Employers can take heart in their ability to defend against unwarranted claims filed by employees for discrimination under Title VII for acts and events that are remotely connected to the alleged adverse employment action. In Everroad v. Scott Truck Systems Inc., the Seventh Circuit affirmed the grant of summary judgment on an employee’s claims for gender and age discrimination, and retaliation.
It is important to note the Seventh Circuit’s pronouncements regarding the analysis that applies to discrimination and retaliation claims. First, an employer’s assertion of a legitimate non-discriminatory reason for the termination often overlaps with the employee’s burden of establishing that he or she was meeting her employer’s performance expectations.
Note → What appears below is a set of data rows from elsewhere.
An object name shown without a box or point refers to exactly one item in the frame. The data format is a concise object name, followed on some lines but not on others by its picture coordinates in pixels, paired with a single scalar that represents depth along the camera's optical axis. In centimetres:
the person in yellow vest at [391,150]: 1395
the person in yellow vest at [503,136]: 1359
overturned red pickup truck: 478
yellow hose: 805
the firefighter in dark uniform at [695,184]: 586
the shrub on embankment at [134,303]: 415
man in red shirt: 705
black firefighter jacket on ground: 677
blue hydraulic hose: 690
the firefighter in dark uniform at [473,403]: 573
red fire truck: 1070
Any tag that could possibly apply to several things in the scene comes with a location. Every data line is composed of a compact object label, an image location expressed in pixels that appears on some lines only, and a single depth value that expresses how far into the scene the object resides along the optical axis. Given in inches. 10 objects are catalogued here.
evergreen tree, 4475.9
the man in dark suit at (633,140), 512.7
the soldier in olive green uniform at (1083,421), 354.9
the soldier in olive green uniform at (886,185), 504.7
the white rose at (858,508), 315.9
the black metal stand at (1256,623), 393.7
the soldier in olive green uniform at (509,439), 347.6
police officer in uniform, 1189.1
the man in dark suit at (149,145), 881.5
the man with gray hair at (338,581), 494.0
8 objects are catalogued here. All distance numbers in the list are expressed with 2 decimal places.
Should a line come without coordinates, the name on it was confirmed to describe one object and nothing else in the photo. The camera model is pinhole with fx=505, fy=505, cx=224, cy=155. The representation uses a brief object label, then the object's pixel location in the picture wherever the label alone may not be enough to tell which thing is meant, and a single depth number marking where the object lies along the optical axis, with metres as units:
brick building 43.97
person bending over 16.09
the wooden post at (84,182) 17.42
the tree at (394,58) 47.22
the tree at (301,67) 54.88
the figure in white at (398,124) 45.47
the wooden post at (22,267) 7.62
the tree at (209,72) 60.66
Thus, it may be that in some instances employers are able to assert insubordination to defeat an employee’s argument that they have established a prima facie case of discrimination or retaliation. The Seventh Circuit also stated that to establish pre-text, the employee must demonstrate that the employee’s stated reason is dishonest or a lie rather than an oddity or an error.
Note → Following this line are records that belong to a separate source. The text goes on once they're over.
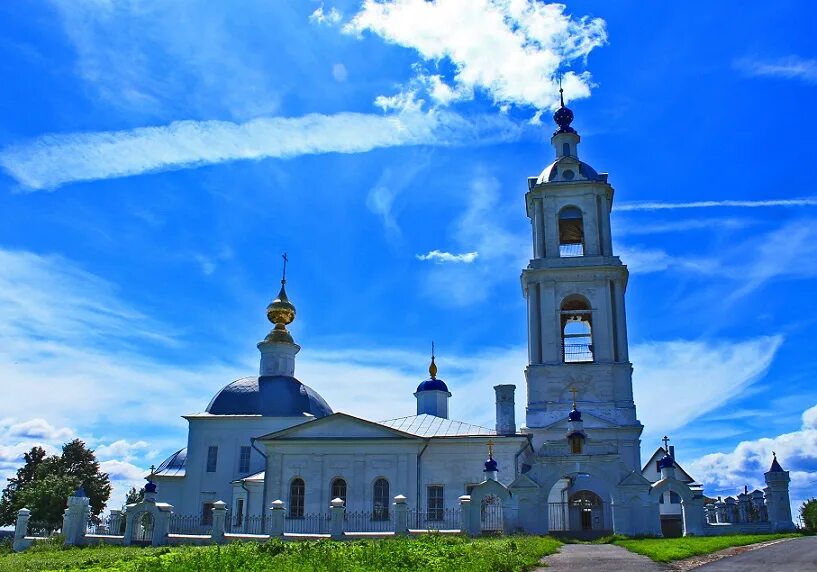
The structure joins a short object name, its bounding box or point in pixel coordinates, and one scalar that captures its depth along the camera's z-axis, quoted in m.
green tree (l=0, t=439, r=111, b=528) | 35.69
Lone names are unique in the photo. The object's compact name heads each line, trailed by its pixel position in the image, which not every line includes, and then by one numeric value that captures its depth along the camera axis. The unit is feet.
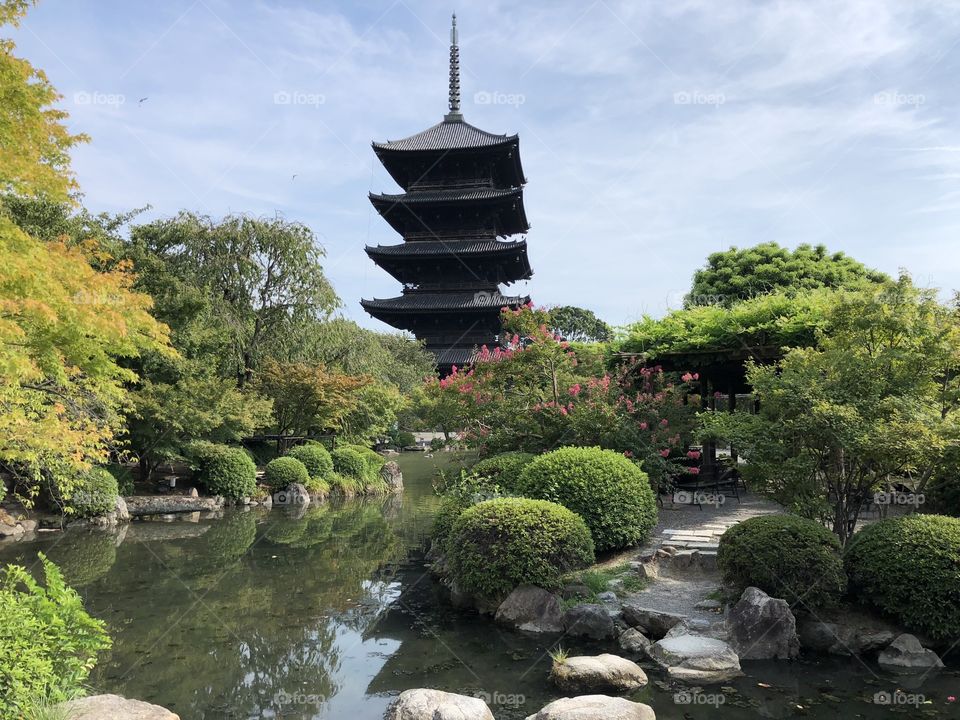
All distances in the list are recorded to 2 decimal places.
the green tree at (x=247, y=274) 57.72
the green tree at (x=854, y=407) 21.09
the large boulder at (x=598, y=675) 16.98
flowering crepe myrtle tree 34.50
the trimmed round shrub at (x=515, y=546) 22.56
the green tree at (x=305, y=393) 59.16
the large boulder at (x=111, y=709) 12.12
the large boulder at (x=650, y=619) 20.21
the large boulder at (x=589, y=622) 21.04
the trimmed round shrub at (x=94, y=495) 40.98
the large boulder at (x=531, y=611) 21.84
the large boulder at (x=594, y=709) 14.20
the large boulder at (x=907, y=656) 18.20
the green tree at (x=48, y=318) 21.40
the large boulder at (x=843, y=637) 19.02
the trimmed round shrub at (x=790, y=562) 19.75
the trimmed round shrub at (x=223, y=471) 51.11
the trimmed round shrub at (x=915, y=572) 18.29
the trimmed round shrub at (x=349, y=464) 61.11
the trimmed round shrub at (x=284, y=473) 55.06
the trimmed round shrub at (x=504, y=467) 31.09
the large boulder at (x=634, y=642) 19.67
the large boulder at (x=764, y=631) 18.83
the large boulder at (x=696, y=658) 17.58
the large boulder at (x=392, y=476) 64.75
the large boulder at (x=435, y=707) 14.47
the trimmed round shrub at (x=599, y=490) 26.40
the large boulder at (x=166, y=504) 46.47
Moreover, employees cannot rely upon a single statement that occurred more than a year before the employee’s termination to demonstrate a causal link for purposes of a retaliation claim or to establish pretext. Finally, for analyzing comparatives, the Plaintiff, must establish that the similarly situated employees were treated more favorably at the time of alleged discrimination against the Plaintiff.
We will see how the Everroad opinion impacts the typical burden shifting analysis for claims of discrimination based on indirect evidence. However, for now, employers can take heart about the fact that they have the ability to defend themselves from frivolous or unwarranted claims of discrimination.